Die wunderschöne Siamkatze ist ein wahrer Kuschel-Weltmeister. Die anschmiegsamen Katzen sind sehr menschenbezogen und lassen sich sogar an der Leine führen. Die Siam interagiert gerne mit dem Menschen und gilt als sehr kommunikativ. Ihre Stimme ist im Gegensatz zu anderen Katzenrassen sehr laut. Während sich viele Rassekatzen sehr gut als Einzeltiere halten lassen, bevorzugt die Siamkatze ausdrücklich Gesellschaft. Die Rasse ist nicht für eine Einzelhaltung geeignet. Die Siamkatze hat einen sehr muskulösen und schlanken Körperbau. Ihr Kopf ist mittelgroß mit auffallend großen Ohren. Als Teilalbinos verfügen Siamkatzen über ein weißes Fell mit dunkleren Stellen und haben blaue Augen. Durch Züchtungen in den 1980er-Jahren hat sich bei Siamkatzen ein unterschiedliches Aussehen herausgebildet.
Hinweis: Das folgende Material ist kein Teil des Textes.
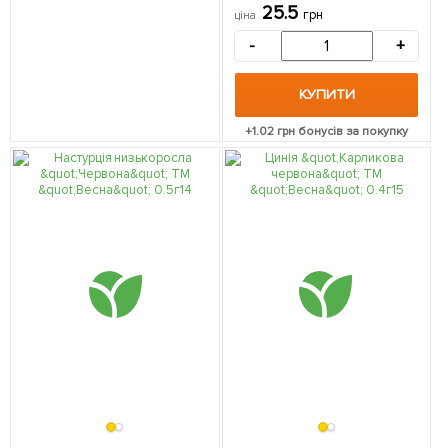
25.5
грн
ціна
-
+
КУПИТИ
+
1.02
грн бонусів за покупку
Hier spricht man von der typischen Siamkatze als modernen Typ und der traditionellen Siam- oder Thaikatze. Die Vorfahren der Siamkatze stammen aus Südostasien. Im 19. Jahrhundert gelangte die Siamkatze durch reisende Diplomaten von Thailand nach England und wird seitdem auch in Europa gezüchtet. Wer über eine Anschaffung der lebhaften Schönheiten nachdenkt, entscheidet sich am besten für ein Geschwisterpaar. Die eleganten Katzen kommen auch mit Kindern sehr gut zurecht und sind damit die idealen Familienkatzen. Typisch für Siamkatzen ist ihr lebhaftes Temperament. Sie bauen eine enge Beziehung zum Menschen auf, benötigen aber mindestens einen Spielgefährten. Um die Geselligkeit und das Temperament dieser Katze zu verstehen, muss man nur einen Wurf dieser Rasse betrachten, denn aufgrund der hohen Wurfzahlen sind Siamkatzen von Geburt an viel Gesellschaft gewöhnt. Die agile Siamkatze freut sich über viele Kletter- und Spielgelegenheiten in ihrem Revier. Der Kratzbaum sollte ausreichend hoch sein und mehrere Etagen sowie eine Kuschelhöhle als Rückzugsort bieten.